According to Japhet Aritho, the managing director of Airtel Mobile Commerce Uganda Limited (Airtel Money), Airtel Money Pay was introduced to transform the traditional mobile money business which was purely a money transfer business where a customer would just walk to an agent to deposit or send money to another person.
“Over time, we have discovered that the market is shifting. If you look at the payment landscape – foundationally, it was domiciled by cash in the country, and very few people who were privileged to have bank accounts used to have cards like Visa or Mastercard. Most of our traders are not in that formalized structure and the Airtel Money Pay is simply a means of enabling all our customers to conveniently pay for goods and services to a trader or enabling businesses to receive payment digitally from their customers,” he adds.
Aritho notes that everybody is a beneficiary starting from customers because they no longer need to cash out or risk their money in their pockets. Aritho notes that transactions worth more than Shs 700bn were completed via Airtel Money Pay in one year.

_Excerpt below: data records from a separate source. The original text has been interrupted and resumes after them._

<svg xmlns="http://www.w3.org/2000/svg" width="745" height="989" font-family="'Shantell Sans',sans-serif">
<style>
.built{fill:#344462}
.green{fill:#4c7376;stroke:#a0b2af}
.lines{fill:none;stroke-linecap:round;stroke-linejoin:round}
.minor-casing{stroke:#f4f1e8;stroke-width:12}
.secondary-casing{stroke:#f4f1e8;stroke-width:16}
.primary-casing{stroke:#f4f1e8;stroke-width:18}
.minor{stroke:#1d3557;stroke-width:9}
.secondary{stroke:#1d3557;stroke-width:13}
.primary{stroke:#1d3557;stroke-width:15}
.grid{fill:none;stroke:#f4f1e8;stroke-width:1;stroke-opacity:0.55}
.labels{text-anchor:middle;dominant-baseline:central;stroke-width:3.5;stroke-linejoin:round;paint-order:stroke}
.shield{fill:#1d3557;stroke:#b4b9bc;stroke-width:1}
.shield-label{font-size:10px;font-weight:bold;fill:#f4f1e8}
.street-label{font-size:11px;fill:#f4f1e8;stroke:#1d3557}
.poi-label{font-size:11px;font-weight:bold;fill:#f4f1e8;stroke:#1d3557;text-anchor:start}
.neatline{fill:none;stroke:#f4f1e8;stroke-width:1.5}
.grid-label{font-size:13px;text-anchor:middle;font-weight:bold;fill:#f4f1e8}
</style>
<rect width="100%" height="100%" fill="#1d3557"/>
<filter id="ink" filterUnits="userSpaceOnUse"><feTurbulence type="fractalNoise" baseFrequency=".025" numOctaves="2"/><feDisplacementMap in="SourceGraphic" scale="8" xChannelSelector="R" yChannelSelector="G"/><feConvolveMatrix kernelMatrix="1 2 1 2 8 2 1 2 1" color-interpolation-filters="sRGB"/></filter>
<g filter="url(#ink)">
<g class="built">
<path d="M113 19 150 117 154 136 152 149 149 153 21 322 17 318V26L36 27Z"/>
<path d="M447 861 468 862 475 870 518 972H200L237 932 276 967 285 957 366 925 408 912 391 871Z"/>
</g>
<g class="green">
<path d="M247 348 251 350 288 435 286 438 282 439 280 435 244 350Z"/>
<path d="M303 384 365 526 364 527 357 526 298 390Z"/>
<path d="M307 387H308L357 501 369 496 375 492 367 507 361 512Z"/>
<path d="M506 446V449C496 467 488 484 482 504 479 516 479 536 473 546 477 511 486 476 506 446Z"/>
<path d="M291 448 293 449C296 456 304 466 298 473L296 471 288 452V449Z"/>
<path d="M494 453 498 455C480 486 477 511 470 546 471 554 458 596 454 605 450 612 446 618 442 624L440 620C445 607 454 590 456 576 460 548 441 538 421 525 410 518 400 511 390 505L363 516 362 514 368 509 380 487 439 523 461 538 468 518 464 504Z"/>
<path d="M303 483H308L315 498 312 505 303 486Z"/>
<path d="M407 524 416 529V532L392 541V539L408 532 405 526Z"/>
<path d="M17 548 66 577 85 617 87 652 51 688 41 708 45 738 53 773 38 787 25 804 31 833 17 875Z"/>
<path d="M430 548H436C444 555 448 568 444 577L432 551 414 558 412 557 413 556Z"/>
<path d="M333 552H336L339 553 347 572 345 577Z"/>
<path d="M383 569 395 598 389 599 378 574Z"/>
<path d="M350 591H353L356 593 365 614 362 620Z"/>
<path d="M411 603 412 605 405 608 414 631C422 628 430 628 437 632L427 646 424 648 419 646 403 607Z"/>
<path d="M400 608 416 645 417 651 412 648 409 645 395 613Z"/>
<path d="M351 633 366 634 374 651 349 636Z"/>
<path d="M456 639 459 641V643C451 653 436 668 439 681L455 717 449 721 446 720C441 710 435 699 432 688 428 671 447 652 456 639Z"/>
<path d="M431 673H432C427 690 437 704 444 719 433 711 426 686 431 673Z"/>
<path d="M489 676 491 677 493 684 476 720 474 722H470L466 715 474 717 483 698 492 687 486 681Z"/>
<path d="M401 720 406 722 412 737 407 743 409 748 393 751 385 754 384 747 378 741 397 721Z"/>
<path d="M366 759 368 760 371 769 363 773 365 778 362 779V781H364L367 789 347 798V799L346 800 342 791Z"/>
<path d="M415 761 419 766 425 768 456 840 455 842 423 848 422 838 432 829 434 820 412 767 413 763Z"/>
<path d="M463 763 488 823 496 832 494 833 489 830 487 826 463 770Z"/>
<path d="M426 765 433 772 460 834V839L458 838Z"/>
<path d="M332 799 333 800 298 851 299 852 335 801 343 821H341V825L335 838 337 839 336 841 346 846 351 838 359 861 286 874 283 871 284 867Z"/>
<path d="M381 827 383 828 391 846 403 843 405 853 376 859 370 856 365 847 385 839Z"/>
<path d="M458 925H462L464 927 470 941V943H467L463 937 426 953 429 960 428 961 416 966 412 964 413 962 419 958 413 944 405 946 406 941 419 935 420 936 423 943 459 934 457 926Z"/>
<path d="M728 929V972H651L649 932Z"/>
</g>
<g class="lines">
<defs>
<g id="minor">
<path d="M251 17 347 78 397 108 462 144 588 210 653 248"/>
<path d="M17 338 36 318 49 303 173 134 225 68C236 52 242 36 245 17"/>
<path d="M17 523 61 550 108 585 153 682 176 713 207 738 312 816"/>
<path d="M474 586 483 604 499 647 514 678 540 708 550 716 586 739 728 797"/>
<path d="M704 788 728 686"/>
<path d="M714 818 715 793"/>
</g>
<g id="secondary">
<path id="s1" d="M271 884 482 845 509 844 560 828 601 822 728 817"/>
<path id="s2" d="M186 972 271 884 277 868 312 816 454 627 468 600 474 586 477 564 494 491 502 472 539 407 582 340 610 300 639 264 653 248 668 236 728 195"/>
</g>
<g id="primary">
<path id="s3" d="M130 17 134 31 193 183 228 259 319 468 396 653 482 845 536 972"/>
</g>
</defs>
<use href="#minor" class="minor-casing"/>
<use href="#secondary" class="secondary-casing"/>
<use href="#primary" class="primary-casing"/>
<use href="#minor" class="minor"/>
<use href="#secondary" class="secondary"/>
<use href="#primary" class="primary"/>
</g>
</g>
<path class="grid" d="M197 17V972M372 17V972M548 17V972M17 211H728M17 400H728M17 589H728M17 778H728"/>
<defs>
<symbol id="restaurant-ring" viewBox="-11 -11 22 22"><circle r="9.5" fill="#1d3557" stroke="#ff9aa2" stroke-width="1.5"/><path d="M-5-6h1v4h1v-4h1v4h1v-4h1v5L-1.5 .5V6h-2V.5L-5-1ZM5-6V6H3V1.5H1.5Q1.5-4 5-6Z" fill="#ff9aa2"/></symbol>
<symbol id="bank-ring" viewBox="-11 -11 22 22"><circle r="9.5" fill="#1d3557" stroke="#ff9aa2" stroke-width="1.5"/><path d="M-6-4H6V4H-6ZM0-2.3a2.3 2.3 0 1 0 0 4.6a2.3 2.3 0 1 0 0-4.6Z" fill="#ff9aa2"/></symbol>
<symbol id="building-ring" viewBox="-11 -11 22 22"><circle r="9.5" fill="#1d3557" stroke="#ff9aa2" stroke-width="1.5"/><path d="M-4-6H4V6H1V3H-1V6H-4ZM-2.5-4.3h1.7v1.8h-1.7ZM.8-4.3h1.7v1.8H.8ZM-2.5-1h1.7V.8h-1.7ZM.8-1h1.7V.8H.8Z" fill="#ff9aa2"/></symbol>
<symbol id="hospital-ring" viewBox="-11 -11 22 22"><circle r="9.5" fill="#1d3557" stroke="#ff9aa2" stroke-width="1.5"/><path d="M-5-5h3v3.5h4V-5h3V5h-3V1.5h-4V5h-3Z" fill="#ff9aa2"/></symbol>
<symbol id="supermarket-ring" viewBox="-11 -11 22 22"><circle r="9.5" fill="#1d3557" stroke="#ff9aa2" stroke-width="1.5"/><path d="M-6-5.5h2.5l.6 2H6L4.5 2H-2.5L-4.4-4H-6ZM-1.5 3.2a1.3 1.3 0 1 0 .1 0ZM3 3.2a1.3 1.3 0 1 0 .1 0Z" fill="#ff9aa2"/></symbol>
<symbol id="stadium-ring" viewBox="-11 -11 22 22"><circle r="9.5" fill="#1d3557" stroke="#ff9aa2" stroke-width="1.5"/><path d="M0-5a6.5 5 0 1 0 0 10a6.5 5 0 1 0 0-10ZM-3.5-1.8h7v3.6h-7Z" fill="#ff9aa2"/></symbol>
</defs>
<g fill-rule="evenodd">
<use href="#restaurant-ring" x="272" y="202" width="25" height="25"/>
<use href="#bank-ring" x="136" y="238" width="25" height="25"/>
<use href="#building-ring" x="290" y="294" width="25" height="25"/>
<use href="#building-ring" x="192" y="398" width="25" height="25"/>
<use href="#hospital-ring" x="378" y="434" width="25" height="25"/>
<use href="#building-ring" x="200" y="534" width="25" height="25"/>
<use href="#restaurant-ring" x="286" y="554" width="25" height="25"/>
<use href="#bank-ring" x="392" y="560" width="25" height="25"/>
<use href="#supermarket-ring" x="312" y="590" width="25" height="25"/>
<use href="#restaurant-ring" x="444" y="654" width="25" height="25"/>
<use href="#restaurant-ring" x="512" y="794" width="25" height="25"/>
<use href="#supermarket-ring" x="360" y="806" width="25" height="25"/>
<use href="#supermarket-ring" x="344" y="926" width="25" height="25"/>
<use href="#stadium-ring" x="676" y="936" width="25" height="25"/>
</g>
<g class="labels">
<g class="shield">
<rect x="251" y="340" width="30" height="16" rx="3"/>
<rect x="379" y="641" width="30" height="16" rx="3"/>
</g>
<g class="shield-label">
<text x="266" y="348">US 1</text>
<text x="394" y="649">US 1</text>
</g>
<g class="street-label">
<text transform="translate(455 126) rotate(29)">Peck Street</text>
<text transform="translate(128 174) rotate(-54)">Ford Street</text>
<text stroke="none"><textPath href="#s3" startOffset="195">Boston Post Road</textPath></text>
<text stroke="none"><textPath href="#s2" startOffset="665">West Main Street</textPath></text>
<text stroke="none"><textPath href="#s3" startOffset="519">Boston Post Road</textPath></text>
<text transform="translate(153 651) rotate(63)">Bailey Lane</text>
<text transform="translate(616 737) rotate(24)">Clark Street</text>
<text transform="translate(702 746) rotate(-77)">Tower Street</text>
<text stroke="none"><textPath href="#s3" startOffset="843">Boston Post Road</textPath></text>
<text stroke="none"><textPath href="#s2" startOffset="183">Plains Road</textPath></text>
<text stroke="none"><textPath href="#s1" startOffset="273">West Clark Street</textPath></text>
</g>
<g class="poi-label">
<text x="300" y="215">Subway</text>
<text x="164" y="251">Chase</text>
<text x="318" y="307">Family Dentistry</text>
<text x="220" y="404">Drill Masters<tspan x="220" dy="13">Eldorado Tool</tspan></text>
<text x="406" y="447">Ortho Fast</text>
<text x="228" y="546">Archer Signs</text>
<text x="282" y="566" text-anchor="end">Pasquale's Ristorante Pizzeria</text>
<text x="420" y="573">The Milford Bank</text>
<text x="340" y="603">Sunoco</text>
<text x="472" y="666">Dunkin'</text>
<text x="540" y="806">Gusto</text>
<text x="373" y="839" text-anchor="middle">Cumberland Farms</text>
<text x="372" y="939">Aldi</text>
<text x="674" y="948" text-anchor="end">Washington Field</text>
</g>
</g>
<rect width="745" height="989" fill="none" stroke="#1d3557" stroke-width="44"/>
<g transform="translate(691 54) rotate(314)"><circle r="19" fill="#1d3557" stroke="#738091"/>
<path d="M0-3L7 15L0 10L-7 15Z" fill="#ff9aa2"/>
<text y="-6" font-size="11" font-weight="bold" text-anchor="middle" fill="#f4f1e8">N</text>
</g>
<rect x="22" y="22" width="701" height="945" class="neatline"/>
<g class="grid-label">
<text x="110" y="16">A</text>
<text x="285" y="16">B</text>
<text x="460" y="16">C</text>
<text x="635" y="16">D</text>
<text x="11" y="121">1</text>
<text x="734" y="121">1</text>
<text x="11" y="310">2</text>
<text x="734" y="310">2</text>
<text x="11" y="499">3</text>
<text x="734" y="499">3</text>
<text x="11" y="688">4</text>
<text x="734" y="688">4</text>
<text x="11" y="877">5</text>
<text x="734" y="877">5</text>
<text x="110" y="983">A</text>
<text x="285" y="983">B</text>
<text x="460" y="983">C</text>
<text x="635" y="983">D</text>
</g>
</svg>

“For me, this value is expected to continue growing. In terms of unique users like people paying to businesses, if I look at their [individual] totals, it is close to Shs 2.4 million. This gives us hope,” he explains.

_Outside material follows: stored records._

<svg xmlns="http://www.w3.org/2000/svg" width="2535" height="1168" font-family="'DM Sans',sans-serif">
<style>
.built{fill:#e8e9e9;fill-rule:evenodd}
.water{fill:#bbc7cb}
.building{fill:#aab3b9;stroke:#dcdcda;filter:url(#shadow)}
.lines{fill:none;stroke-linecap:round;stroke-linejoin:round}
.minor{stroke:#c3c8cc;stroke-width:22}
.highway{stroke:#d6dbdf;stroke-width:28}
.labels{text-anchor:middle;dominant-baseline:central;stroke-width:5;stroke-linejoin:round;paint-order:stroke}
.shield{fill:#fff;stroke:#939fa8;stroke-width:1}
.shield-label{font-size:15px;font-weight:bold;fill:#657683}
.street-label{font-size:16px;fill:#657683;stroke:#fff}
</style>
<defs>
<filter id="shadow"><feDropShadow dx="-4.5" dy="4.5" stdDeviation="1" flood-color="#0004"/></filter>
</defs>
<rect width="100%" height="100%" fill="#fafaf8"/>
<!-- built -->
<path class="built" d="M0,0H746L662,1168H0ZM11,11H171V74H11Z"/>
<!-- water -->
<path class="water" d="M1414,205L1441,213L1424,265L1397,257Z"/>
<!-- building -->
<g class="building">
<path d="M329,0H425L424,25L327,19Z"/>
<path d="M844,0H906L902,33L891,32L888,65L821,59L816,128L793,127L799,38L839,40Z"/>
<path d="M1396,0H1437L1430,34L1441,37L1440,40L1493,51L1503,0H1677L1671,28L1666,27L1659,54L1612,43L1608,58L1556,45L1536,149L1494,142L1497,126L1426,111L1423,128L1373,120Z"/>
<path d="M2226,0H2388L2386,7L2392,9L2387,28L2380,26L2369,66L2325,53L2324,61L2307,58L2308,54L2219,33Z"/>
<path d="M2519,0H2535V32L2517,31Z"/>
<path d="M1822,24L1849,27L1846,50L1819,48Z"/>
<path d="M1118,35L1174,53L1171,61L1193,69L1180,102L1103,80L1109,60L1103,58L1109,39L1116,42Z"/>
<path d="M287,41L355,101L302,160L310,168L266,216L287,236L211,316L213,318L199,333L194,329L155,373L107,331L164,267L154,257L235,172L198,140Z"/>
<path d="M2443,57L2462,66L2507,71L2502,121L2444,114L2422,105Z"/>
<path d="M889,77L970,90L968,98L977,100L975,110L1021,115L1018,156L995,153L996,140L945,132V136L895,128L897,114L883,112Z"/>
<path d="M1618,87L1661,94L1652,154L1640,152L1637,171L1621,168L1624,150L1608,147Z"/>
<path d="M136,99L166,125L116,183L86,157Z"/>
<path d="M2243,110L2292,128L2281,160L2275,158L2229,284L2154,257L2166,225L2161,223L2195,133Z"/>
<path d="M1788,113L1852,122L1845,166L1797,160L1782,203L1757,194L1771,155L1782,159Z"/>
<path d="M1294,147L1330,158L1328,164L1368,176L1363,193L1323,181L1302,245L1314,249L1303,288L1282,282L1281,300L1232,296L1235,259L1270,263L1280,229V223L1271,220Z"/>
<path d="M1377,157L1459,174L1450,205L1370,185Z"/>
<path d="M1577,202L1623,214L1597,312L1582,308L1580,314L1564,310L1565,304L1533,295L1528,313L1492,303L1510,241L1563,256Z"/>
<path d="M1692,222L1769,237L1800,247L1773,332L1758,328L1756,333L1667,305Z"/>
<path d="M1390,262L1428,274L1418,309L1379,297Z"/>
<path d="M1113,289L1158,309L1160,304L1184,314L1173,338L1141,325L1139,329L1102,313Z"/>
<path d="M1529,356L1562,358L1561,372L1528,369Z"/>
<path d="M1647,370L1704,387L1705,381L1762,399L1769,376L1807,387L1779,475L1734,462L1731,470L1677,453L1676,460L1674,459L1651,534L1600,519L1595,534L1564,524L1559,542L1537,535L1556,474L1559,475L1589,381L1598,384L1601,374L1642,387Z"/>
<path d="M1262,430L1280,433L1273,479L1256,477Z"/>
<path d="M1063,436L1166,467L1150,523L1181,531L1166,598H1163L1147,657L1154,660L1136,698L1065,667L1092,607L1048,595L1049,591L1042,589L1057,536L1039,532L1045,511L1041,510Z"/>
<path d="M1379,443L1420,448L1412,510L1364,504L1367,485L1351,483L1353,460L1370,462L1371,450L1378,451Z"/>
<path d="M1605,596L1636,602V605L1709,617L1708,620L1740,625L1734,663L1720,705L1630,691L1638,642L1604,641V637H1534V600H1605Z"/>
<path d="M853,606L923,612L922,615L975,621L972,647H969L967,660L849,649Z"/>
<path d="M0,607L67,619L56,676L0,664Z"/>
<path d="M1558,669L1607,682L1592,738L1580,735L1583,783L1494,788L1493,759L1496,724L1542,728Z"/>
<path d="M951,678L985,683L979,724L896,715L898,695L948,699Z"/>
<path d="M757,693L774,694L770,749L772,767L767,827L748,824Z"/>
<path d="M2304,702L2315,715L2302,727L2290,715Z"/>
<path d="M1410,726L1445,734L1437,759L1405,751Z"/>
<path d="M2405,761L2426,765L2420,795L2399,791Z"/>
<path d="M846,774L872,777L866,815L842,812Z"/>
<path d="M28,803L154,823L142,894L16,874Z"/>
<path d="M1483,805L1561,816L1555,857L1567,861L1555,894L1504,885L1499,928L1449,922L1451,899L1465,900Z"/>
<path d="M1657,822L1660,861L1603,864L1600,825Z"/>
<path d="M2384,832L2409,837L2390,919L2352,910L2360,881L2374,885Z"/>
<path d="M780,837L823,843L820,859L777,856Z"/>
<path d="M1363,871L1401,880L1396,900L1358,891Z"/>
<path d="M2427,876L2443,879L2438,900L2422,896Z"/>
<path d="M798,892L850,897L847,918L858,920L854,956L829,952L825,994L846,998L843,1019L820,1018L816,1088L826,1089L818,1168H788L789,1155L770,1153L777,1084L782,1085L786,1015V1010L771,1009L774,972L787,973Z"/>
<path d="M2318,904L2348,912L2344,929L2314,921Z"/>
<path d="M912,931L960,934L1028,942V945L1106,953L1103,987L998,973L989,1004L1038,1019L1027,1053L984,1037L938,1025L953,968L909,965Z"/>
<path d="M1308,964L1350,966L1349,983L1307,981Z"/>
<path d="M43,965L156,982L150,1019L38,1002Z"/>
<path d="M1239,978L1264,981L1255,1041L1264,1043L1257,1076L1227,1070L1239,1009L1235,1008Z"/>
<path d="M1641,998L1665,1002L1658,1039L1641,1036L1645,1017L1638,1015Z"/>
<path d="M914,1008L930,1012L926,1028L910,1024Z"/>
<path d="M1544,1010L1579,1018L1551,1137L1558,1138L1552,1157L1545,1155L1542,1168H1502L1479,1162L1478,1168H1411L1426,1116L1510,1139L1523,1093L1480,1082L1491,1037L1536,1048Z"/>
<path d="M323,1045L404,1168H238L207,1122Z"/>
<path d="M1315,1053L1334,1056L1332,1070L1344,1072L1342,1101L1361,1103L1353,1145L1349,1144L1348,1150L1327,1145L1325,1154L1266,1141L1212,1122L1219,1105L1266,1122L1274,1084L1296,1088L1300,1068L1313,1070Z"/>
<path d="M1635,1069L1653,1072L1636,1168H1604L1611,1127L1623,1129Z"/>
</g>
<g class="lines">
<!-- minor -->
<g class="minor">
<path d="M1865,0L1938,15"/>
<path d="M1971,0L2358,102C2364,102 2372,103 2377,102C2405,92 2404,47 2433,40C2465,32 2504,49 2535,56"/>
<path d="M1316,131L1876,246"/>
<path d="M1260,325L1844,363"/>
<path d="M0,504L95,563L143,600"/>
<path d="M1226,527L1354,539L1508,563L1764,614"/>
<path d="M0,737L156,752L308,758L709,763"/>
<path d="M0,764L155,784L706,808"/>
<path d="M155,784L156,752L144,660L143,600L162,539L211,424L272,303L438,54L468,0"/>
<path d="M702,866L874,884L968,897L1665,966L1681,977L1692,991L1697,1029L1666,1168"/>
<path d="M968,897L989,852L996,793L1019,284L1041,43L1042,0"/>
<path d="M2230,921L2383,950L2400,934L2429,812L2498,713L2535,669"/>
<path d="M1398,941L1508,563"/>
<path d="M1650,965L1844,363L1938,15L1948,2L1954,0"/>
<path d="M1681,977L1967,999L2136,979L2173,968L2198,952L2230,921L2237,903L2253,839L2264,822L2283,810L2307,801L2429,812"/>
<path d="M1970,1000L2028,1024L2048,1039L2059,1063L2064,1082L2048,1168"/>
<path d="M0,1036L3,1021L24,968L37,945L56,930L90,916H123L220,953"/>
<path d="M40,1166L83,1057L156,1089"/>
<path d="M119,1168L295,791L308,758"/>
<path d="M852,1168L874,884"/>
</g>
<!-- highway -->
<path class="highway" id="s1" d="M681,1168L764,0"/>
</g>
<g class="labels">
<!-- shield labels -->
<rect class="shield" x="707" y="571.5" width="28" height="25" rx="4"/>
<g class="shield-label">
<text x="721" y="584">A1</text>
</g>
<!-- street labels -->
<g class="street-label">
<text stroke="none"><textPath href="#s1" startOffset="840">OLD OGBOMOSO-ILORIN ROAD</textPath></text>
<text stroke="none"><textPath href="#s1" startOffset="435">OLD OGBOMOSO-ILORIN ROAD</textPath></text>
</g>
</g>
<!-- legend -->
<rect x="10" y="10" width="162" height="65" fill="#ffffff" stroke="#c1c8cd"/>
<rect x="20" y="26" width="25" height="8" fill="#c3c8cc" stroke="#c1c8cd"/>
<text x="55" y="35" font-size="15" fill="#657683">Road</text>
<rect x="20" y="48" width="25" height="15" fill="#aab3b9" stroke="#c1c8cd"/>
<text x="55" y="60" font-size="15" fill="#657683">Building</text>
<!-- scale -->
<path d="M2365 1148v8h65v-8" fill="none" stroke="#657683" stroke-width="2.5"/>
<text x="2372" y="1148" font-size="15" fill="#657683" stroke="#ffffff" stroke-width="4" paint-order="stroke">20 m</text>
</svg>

Aritho further adds that close to 40,000 businesses in Uganda are accepting payments via Airtel Money, which is a great sign for the shift to a cashless economy.
“If I look at the micro merchants – a product launched less than one year ago – we are already talking about 600,000 traders that have adopted the Airtel Money Pay,” he says.
Aritho acknowledges the fact that most consumers still believe in physical cash – both at the customer and business levels. Changing this behaviour from cash to cashless is always a very big challenge.
“In a market where we have more than 600,000 merchants where payments are accepted, why would a customer cash out and then pay a merchant when they can conveniently have money in their wallet and pay this merchant digitally? The behavioural change on adoption still requires massive sensitization,” he says.
Aritho extends credit to HiPipo, the organisers of the 40 Days 40 FinTechs initiative, for bringing industry players together to discuss and understand where the industry is going. This is in addition to understanding the problems that they face and the possible partnerships.
“I can assure you and comment openly that Open APIs in Airtel Money would not be a reality today if not for the 40 Days 40 FinTechs platform. In last year’s event, we picked that as a challenge because everybody was talking about making the platform open. We have been able to do that and a month ago, we were able to bring to the public and launch – we actually have exposed like 10 Open APIs but people think it is one – which enables businesses to be digitized. I give HiPipo credit. What you are doing in this country is priceless,” he said.
Airtel Money is the 39th participant in this year’s 40 Days 40 FinTechs initiative presented by HiPipo in partnership with Level One Project, Mojaloop Foundation, INFITX, Cyberplc Academy, Ideation Corner, and Crosslake Technologies with generous support from the Bill and Melinda Gates Foundation.
Innocent Kawooya, CEO of HiPipo, expressed his gratitude towards Airtel Money for their consistent engagement and their efforts in fostering an inclusive environment within the FinTech industry. “We deeply appreciate the involvement of prominent FinTechs like Airtel Money in this initiative. This year, our focus is on enhancing user experiences, and it’s encouraging to see that Airtel Money is making its APIs accessible to the public. This is certainly a significant stride towards the right direction,” Kawooya said.